Consider, for example, the following non-exhaustive list of cyber enforcement activities. Which of these techniques might you deem tolerable when employed against a target abroad without the consent or knowledge of the foreign state? Which of these might you consider to be crossing a threshold, and what factual and legal factors might influence your determination?

(1) Data scraping from social media platforms, other websites, and open-access databases located on servers abroad to import information.
(2) Subverting the command-and-control server of an anonymized botnet operating from one of the corners of the “dark web.”
(3) Electronically tracing and restoring cryptocurrency payments that were paid to a foreign criminal cyber gang involved in a crippling ransomware attack.
(4) Compelling a domestically registered company to release certain data concerning a national involved in a domestic crime, where the data is stored abroad.

In this chapter I explore each of these four scenarios. Each scenario ties to a different aspect of the datasphere which frays at the edges of traditional doctrine. These four aspects are: (1) consent, (2) anonymization, (3) piracy, and (4) data un-territoriality. For each of these aspects I try to demonstrate how jurisdictional rules may evolve, as a matter of lex ferenda, to better balance territorial integrity and cyber stability. My analysis thus attempts to provide a preliminary taxonomy of certain categories of cyber policing activity that could serve as a roadmap for future rule-prescribers and rule-appliers. Given the rise in cybercrime in recent years the paper ultimately challenges the normative validity and factual sustainability of the current doctrinal tradeoffs between external sovereignty and cyber stability.

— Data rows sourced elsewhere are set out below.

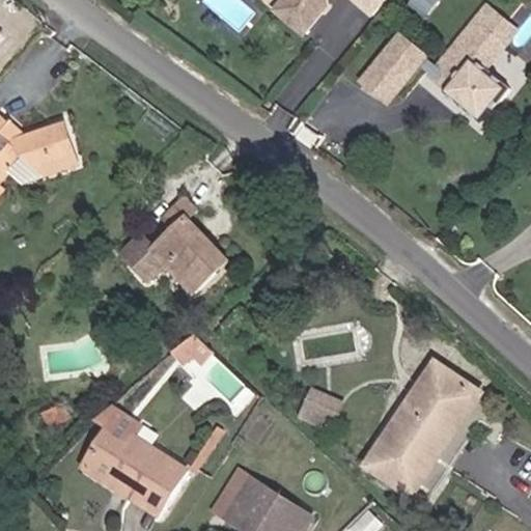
[(306,35),(324,14),(319,10),(324,6),(329,5),(328,0),(287,0),(278,11),(306,35)]
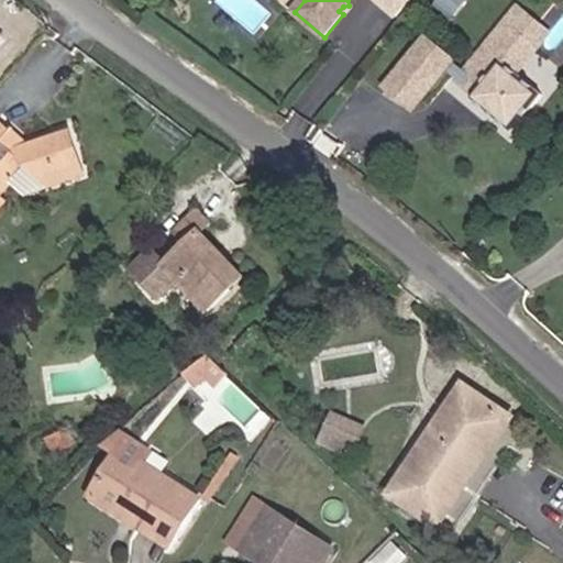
[(451,19),(465,0),(441,0),(437,6),(451,19)]
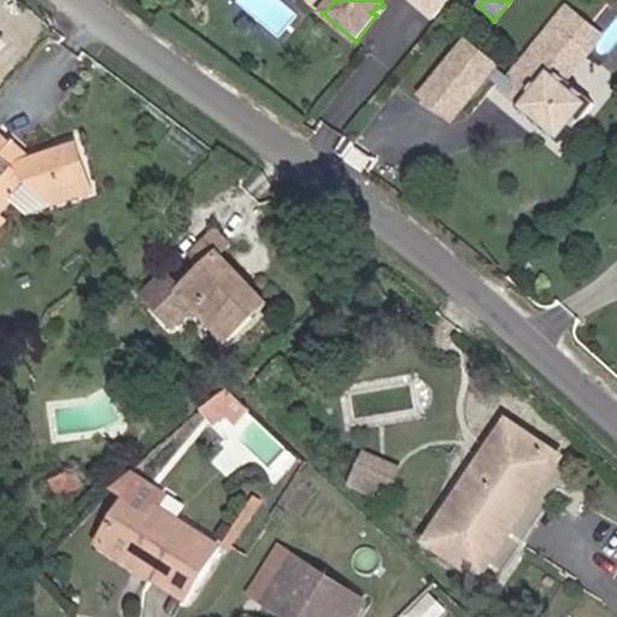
[(558,142),(588,105),(558,81),(545,70),(580,28),(560,11),(498,87),(517,103),(513,106),(558,142)]
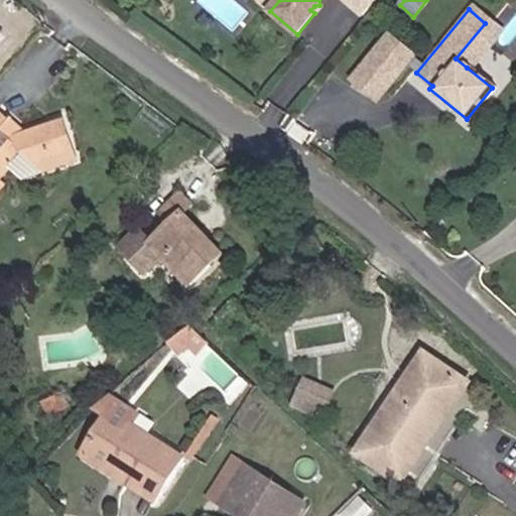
[(485,23),(456,58),(467,68),(496,32),(485,23)]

Pohle & Thiel on Digital Sovereignty

Julia Pohle (WZB Berlin Social Science Center) and Thorsten Thiel (same) have posted “Digital Sovereignty” (in Herlo, et al. (eds.): Practicing Sovereignty, Digital Involvement in Times of Crises (2021)) on SSRN. Here is the abstract:

Over the last decade, digital sovereignty has become a central element in policy discourses on digital issues. Although it has become popular in both centralized/authoritarian and democratic countries alike, the concept remains highly contested. After investigating the challenges to sovereignty apparently posed by the digital transformation, this essay retraces how sovereignty has re-emerged as a key category with regard to the digital. By systematizing the various normative claims to digital sovereignty, it then goes on to show how, today, the concept is understood more as a discursive practice in politics and policy than as a legal or organizational concept.